● Available records:
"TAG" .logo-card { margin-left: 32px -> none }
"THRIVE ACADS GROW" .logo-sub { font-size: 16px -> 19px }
--
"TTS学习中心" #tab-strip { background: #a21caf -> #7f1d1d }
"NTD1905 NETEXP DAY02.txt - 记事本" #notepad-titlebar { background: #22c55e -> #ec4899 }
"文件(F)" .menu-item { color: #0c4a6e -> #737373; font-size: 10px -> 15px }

● Task requirements:
Your answer should consist of the lines from the line with "margin-left: 32px ->" to the line with "font-size: 16px ->" above, repeated exactly, both ends included.

● Answer for this exercise:
"TAG" .logo-card { margin-left: 32px -> none }
"THRIVE ACADS GROW" .logo-sub { font-size: 16px -> 19px }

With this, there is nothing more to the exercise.